Dans notre école, nous menons un travail d'éducation, de formation et d'information. Devant vous, je n'ai pas employé le mot de confiance, mais celui de méfiance : nous apprenons aux conducteurs à devenir méfiants. Manifestement, ce n'était pas une qualité que possédaient deux conducteurs que j'ai croisés avant-hier sur une petite route de la vallée de Chevreuse : alors que je me trouvais derrière un camion en panne, à proximité d'un croisement, ces deux conducteurs qui arrivaient en face n'ont pas ralenti, estimant certainement qu'ils avaient le droit de rouler à 90 kmh… Pour notre part, nous enseignons à ralentir quand c'est nécessaire ! Les conducteurs ne respectent plus l'article du code de la route qui impose d'être maître de sa vitesse, autrement dit d'être capable de s'arrêter quoi qu'il arrive. C'est parce que nous enseignons le respect de cette règle que nous constatons une réduction de plus de 50 % des accidents de nos stagiaires, et que nous conservons nos entreprises clientes, voire que nous en augmentons le nombre, malgré des tarifs plus élevés que ceux la concurrence. Par ailleurs, cette démarche entraîne aussi la réduction de la consommation de carburant : lorsqu'on regarde plus loin, on n'a pas besoin de freiner ou d'accélérer brusquement.

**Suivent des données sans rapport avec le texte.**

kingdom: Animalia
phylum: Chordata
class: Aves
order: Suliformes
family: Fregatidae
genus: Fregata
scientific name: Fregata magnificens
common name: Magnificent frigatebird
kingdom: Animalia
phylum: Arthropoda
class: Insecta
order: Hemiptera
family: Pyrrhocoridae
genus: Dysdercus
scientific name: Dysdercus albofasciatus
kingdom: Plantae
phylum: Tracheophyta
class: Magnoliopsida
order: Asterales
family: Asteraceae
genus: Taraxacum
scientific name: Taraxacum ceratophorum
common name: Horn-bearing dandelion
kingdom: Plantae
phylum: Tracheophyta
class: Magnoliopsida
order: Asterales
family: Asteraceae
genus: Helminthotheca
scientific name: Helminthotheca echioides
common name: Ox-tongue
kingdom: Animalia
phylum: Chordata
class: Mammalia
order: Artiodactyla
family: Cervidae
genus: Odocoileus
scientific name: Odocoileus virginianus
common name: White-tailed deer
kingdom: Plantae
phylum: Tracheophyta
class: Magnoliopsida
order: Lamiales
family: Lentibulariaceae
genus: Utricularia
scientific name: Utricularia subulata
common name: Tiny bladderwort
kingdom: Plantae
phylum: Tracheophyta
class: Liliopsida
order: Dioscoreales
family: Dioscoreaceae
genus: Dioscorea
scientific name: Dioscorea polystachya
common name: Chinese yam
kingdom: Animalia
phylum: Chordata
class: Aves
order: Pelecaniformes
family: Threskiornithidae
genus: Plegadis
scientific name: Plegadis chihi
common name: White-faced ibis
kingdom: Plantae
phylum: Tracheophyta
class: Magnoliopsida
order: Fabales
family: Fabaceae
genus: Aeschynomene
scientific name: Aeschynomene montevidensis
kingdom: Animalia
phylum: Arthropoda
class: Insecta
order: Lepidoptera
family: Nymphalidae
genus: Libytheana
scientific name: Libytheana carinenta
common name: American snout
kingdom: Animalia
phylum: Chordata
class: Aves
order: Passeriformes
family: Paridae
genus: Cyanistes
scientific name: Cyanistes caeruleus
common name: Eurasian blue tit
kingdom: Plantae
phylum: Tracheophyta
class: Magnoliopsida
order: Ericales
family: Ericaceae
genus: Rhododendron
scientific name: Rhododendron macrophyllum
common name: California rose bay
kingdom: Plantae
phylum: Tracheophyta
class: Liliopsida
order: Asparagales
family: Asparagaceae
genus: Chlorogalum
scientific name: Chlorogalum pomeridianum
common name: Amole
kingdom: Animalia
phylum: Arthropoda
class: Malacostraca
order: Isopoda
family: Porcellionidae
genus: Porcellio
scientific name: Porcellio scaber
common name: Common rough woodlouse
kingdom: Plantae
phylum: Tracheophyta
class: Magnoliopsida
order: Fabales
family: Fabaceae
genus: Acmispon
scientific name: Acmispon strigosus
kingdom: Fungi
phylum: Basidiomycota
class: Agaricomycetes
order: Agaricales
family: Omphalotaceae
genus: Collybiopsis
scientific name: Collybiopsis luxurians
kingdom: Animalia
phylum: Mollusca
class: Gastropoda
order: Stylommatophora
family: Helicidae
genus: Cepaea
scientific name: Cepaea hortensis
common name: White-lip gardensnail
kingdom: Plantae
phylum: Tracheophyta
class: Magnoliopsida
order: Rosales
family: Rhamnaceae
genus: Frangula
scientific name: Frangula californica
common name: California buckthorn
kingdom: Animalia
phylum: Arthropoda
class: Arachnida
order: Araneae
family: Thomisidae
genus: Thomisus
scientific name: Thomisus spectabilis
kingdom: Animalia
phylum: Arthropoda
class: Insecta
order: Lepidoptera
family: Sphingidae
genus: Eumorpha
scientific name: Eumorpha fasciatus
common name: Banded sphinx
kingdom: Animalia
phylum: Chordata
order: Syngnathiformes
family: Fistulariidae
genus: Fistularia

La culture anglo-saxonne est en effet fondamentalement différente de la culture française. Pour illustrer mon propos, je citerai un exemple personnel : alors que je signais des autographes à Silverstone, au Royaume-Uni, les deux seuls demandeurs indisciplinés auxquels j'ai eu affaire étaient des Français !
Cela étant, la France a fini par rattraper son retard sur la Grande-Bretagne en matière de sécurité routière. Il ne faut pas oublier que la Grande-Bretagne ne subit pas un trafic de transit du Nord au Sud, notamment du fait d'étrangers de passage. L'agglomération de Londres n'est pas moins accidentogène que celle de Paris. La Grande-Bretagne comporte aussi moins de zones rurales, notamment de montagne, que la France.
Les causes de l'accidentologie routière sont connues. Ce sont les jeunes de moins de 25 ans qui ont le plus d'accidents. Parmi eux, 80 % des victimes sont des garçons. Et la proportion de ceux qui en sont responsables est supérieure encore : 90 %. Les jeunes femmes de moins de 25 ans qui trouvent la mort sur la route sont le plus souvent des passagères.
Les routes les plus accidentogènes sont aussi les petites routes, moins surveillées que les autres.
La limitation de vitesse sur autoroute, telle qu'elle est appliquée, est un peu injuste. Un conducteur qui n'a pas conduit depuis un certain temps a besoin d'un temps d'adaptation avant de bien conduire à la vitesse maximale autorisée. Mais une fois réhabitué, et ayant retrouvé le niveau d'attention nécessaire, il pourrait rouler au-delà de la vitesse autorisée sur autoroute, jusqu'à 150 ou 160 kmh. Si, sur autoroute, je roule bien sûr à 130 kmh, à cette vitesse, je suis beaucoup moins attentif qu'avant. Je fais partie de ceux –nombreux – qui sont devenus de mauvais conducteurs sur autoroute : je ne suis plus assez attentif au volant !
Lors d'un voyage au Royaume-Uni, des responsables du ministère des transports m'ont expliqué franchement – au contraire de la France où je n'ai jamais pu obtenir toute la vérité à ce sujet – que l'accidentologie des autoroutes était si faible par rapport à celle des petites routes qu'elle ne constituait pas une question prioritaire. Je suis donc un peu étonné du renforcement des contrôles radar sur autoroute et du durcissement de la répression des excès de vitesse qui y sont commis. Pour la limitation de la vitesse à 130 kmh, si le taux d'émission de CO2 peut être un argument, la sécurité n'en est pas un.